2026 Reality Check: Credentials Alone are Not Enough
Javor was blunt that a degree “alone” no longer carries the weight it once did; passive credential-collecting is visible to the market. The differentiator is what you do with the platform: the calibre of peers, the environment’s intensity, and the leadership and resilience built under pressure.
Misconceptions about Elite Study
Perdomo Luna challenged two common myths about Harvard: that everyone is hyper-competitive and that the experience is “just studying”. She described a collaborative culture oriented towards connection, with the deeper value coming from learning people, trajectories, and cultures, a foundation for a network that pays off over the years.
The Hidden Pressure: Too Many Opportunities
Rabah added a more nuanced point: even without intense grade competition, abundance creates its own stress, constant high-quality events, networking opportunities, and the need to choose (and accept what you miss).
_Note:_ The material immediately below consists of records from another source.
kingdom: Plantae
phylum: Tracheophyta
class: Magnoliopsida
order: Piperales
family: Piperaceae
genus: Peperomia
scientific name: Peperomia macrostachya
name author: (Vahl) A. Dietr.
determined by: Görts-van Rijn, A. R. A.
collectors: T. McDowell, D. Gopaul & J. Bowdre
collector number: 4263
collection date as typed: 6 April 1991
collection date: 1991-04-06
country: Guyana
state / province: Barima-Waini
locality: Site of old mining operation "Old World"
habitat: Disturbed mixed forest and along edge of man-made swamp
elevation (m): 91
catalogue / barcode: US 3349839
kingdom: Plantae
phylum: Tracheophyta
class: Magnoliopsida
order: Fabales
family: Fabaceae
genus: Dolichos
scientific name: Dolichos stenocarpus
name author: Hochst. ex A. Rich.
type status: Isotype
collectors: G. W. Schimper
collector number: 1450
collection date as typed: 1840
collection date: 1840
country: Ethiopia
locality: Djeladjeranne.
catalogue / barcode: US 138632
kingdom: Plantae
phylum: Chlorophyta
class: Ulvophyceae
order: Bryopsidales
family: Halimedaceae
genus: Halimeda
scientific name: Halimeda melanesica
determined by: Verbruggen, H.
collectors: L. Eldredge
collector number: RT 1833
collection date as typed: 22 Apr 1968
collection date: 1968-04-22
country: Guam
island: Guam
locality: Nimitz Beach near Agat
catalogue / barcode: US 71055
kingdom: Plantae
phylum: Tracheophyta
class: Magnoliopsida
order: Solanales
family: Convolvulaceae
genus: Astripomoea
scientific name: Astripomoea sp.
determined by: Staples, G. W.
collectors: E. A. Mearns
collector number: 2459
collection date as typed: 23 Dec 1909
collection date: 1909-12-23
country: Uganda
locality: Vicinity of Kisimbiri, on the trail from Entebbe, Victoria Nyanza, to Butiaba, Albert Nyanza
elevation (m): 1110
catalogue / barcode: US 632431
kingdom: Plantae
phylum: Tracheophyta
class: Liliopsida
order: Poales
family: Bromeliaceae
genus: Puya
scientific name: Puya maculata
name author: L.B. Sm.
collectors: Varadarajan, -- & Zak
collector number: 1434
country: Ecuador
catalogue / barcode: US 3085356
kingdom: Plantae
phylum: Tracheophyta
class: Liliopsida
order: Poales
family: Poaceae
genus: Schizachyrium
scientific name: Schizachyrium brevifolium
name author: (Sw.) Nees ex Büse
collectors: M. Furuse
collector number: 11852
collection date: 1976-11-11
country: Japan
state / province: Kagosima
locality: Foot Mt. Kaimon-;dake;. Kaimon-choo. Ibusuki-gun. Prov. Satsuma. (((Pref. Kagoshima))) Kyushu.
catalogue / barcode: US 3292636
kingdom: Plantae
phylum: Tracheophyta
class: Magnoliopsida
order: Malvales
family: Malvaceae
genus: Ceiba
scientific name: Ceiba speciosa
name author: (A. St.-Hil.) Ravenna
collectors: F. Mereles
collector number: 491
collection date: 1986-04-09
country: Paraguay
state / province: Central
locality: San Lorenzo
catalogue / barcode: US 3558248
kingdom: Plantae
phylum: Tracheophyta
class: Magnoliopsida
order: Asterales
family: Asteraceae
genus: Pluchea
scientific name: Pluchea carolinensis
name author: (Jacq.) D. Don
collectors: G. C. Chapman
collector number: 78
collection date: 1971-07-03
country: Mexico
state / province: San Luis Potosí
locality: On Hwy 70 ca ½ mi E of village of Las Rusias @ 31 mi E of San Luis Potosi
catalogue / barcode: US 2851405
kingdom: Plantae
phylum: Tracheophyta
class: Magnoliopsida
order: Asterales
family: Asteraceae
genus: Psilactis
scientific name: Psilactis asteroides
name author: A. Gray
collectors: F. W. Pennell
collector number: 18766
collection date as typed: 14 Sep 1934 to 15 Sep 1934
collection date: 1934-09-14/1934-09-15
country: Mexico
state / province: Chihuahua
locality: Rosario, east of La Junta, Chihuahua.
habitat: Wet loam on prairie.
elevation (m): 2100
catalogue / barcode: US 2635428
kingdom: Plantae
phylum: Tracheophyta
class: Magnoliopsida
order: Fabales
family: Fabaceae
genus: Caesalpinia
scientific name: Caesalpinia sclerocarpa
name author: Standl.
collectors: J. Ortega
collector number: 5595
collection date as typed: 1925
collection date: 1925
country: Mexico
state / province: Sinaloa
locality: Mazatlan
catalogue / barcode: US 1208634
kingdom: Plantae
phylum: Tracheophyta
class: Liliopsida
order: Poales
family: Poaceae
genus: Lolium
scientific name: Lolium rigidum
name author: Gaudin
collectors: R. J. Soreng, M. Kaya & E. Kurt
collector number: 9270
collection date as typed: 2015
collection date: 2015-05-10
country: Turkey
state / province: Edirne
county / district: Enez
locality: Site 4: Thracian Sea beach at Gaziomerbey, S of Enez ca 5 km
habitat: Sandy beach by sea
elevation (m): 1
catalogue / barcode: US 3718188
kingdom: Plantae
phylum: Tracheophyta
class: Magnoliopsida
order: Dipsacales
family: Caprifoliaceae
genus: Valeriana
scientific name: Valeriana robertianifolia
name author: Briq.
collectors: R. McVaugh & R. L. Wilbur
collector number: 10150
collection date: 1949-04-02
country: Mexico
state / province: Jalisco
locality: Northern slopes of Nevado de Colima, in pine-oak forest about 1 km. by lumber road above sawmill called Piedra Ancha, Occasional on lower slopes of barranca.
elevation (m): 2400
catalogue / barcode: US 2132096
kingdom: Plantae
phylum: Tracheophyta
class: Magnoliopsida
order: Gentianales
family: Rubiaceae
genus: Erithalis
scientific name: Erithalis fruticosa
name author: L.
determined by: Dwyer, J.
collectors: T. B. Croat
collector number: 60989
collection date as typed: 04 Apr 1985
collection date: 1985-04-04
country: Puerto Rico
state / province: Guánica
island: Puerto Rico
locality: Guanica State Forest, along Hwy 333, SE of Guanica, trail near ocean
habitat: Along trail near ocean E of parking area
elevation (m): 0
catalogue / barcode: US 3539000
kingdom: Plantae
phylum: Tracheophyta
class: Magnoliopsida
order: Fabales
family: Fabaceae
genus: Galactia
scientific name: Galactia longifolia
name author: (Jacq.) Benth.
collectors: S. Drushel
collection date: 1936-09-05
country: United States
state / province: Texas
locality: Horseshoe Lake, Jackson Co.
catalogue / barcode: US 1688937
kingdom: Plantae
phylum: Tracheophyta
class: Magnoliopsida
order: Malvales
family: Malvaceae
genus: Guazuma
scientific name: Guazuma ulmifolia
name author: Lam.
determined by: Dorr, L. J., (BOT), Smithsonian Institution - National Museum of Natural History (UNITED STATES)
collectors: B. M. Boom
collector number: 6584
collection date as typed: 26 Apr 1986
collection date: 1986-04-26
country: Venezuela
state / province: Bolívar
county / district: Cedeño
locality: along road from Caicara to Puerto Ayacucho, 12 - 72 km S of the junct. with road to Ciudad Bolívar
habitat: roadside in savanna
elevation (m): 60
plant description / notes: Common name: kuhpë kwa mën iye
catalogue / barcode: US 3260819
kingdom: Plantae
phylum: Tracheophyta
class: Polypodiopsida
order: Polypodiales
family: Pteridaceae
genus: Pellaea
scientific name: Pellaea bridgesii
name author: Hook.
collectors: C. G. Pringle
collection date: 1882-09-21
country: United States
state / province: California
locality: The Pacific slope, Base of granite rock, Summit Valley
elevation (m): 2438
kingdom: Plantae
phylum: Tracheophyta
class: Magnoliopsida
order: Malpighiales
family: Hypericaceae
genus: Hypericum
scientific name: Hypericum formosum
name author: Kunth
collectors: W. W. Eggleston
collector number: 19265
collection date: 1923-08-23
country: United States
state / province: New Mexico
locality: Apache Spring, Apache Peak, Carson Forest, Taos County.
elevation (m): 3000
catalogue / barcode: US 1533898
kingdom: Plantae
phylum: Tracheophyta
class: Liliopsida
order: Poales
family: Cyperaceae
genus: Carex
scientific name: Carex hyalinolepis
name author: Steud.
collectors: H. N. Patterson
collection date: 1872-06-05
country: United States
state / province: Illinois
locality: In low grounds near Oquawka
Alternative Qualification Routes and What They Don’t Replace
de Mothé compared classic UK pathways with qualifying through the SQE. While qualification can open doors (particularly from civil to common law markets), she noted a downside when doing it at a distance: less immersion and fewer built-in networks, which can feel isolating.
Student Takeaways
1) Network effects compound
Across the discussion, the strongest argument for higher education was not a badge, but sustained access: to people, practitioners, debate, and reputational signalling that compounds over time. Perdomo Luna described the long-tail effect as directly working and referrals flowing back through networks years later.
2) Higher education is a career “reframe” tool
Javor’s “perspective, not knowledge” point landed as a practical rubric: if the degree changes how you analyse problems, make decisions, and position yourself, it is more likely to pay for itself than if it merely adds a line to a CV.
3) The value depends on the path you’re on
Rabah was clear that, for academia in his home context, formal study remains structurally necessary (up to PhD level), whereas in practice it may be advantageous rather than required.
4) Employer support exists, but it is rarely the starting gun
The group largely agreed that higher education is usually self-driven. Still, there were real examples of employers encouraging or even structuring it:
- Perdomo Luna described being encouraged early by an employer who saw a master’s as a meaningful step in international arbitration, particularly for cross-jurisdiction qualification.
- Rabah mentioned Dutch firms funding an LLM with a multi-year work commitment, and his university supporting his transition into an LLM when PhD funding fell away.
Practical Guidance for Law Students
- Don’t buy a degree; buy an outcome. Define what you want the programme to unlock (jurisdiction, network, specialism, leadership exposure, research track record) before you apply.
- Treat the environment as the product. The peer group, density of events, and access to practitioners are not “extras”; they are often the main ROI.
- Plan for opportunity overload. Build a selection system (themes, priority relationships, target skills) so abundance doesn’t become a distraction.
- If you qualify via alternative routes, engineer the network. SQE (and similar pathways) can deliver credentials, but you may need to deliberately recreate the immersion and community that a traditional route gives by default.